Brookfield Renewable Partners (TSX:BEP.UN)(NYSE:BEP) is one of the most obvious choices for a reason. Brookfield is one of the top clean energy stocks with a diverse portfolio of renewable energy projects. This is diverse in two ways. You get projects around the world instead of one or two countries and in every type of clean energy project.
During its latest earnings report, Brookfield Renewable stock announced funds from operations of $210 million, up 32% year over year. It took on 19 power purchase agreements and progressed around 8,000 megawatts in development projects. Furthermore, it has 5,000 megawatts in the global development pipeline. Among clean energy stocks, it continues to have a solid balance sheet of $3.3 billion in available liquidity, investing $2.4 billion of equity in a range of transactions in 2021.
“We generated record third quarter FFO, and executed on several growth opportunities that demonstrate the value of our global platform, deploying capital across multiple technologies and jurisdictions, enhancing our position as a leading diversified clean energy business,” said Connor Teskey, CEO of Brookfield Renewable. “As decarbonization of the global economy continues to move to the forefront, we are well positioned to capture the growing opportunity while earning strong returns for our investors.”
The main problem keeping shares down is Brookfield renewable stock has come close but missed earnings estimates. Analysts predict these new projects coming online should bring in earnings of $0.72 per share next quarter. For now, you can pick up the stock with a valuable 2.22 price-to-book ratio and a dividend yield of 3.16%. Shares of Brookfield Renewable stock are down 26% year to date.
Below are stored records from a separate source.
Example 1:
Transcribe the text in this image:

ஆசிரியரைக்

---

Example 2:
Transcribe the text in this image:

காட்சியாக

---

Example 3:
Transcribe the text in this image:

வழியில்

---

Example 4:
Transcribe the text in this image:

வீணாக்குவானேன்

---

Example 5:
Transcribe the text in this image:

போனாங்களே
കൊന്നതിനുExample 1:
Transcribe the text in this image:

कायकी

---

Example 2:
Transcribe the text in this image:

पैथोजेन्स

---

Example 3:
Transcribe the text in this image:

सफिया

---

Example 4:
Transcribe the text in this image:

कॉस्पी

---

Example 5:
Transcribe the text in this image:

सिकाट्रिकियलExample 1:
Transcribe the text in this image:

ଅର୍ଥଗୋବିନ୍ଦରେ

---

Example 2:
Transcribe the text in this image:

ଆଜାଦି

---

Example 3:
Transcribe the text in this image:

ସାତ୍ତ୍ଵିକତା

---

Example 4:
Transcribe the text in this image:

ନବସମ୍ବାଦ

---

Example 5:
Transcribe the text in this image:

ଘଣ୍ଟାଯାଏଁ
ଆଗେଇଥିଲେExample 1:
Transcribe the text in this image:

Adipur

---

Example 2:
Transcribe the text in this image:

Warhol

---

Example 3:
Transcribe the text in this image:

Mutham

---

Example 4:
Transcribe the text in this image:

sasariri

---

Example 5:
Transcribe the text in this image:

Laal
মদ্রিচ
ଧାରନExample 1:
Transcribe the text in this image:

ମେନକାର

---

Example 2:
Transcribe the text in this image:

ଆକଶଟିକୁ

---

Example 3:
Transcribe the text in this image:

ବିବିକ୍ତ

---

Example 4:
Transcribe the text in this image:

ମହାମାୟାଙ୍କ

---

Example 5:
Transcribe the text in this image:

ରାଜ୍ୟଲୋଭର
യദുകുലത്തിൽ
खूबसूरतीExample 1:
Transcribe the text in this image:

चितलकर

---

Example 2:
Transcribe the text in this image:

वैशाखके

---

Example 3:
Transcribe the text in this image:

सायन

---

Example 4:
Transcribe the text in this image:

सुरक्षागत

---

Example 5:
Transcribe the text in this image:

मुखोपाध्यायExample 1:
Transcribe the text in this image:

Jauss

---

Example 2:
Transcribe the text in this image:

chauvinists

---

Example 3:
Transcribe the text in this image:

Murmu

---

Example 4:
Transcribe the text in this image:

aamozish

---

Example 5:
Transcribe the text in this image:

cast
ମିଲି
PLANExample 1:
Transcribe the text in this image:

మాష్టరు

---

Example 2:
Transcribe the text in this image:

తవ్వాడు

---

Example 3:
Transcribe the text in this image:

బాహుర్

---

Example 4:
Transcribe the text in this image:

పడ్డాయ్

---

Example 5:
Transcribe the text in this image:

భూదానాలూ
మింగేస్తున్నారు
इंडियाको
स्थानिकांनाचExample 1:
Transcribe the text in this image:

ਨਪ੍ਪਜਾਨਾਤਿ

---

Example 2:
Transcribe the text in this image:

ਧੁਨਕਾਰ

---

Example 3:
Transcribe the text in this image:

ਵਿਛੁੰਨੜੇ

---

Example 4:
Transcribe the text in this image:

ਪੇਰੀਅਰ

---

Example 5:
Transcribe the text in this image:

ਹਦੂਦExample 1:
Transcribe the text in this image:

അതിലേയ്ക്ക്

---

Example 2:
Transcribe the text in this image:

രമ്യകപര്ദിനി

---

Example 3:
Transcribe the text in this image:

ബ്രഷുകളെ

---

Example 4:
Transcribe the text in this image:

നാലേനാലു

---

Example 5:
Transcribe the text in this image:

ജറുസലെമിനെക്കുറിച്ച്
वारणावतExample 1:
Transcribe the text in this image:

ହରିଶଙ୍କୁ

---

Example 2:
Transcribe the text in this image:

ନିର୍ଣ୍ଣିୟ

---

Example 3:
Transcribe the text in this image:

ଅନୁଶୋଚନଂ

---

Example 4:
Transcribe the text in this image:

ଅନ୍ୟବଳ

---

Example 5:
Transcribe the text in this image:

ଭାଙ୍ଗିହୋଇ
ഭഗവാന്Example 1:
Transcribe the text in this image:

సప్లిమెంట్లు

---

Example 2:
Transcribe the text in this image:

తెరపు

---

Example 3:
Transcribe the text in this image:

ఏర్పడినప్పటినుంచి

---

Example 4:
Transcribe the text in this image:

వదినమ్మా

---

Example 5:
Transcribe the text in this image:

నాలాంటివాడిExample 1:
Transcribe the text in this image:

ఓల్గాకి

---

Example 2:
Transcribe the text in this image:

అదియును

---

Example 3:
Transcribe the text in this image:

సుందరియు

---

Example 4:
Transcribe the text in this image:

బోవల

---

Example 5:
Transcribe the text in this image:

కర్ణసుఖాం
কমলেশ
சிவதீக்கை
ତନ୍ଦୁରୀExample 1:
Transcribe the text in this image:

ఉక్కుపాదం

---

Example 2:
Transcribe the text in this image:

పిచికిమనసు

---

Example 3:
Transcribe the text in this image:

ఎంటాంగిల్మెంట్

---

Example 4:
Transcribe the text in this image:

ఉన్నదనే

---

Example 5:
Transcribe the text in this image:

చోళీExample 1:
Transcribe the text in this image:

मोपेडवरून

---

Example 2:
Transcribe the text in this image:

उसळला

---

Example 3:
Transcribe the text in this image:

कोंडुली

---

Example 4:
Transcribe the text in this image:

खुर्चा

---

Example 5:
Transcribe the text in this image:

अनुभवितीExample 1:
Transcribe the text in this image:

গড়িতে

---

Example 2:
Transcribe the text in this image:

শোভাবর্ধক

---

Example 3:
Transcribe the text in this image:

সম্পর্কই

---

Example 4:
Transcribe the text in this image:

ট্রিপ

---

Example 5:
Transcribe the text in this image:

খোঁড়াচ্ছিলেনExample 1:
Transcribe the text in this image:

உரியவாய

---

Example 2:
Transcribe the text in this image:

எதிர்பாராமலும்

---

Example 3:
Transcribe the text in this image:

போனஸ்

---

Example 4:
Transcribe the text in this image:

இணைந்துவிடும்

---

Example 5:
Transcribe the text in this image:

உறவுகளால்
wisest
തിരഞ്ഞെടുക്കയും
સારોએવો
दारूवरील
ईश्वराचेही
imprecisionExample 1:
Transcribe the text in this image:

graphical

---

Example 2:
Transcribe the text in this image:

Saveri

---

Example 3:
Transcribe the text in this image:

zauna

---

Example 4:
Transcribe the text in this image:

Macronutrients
I would also recommend Motley Fool investors interested in clean energy stocks check out Algonquin Power and Utilities (TSX:AQN)(NYSE:AQN). Algonquin stock is a stable company bringing in reliable income from its utility business. However, it’s been investing and transitioning to clean energy power as well.
This included its recent purchase of Kentucky Power. However, this sent shares falling, as some believe it’s not the right time to invest. Yet this was before Algonquin stock posted strong earnings. Revenue was up 40% year over year, reaching $528.6 million. Adjusted EBITDA climbed 27% to $252 million.
“We are excited about our recently announced agreement to acquire Kentucky Power Company and AEP Kentucky Transmission Company, Inc.,” said Arun Banskota, President and Chief Executive Officer of AQN. “This acquisition is expected to be a continuation of AQN’s disciplined growth strategy, adding to our U.S. regulated footprint, and offers an opportunity for the Company to utilize its proven “greening the fleet” capabilities, aligning with our commitment to advancing a sustainable energy and water future.”
So the drop in share price is really just an opportunity for Motley Fool investors looking at clean energy stocks. Algonquin Power is down 23% year to date, with a 4.8% dividend yield as of writing.
It remains valuable with a 14.67 price-to-earnings ratio, even after meeting earnings estimates of $0.19 per share. EPS predictions have Algonquin stock hitting $0.27 per share from analysts, with a one-year target price of $21.71.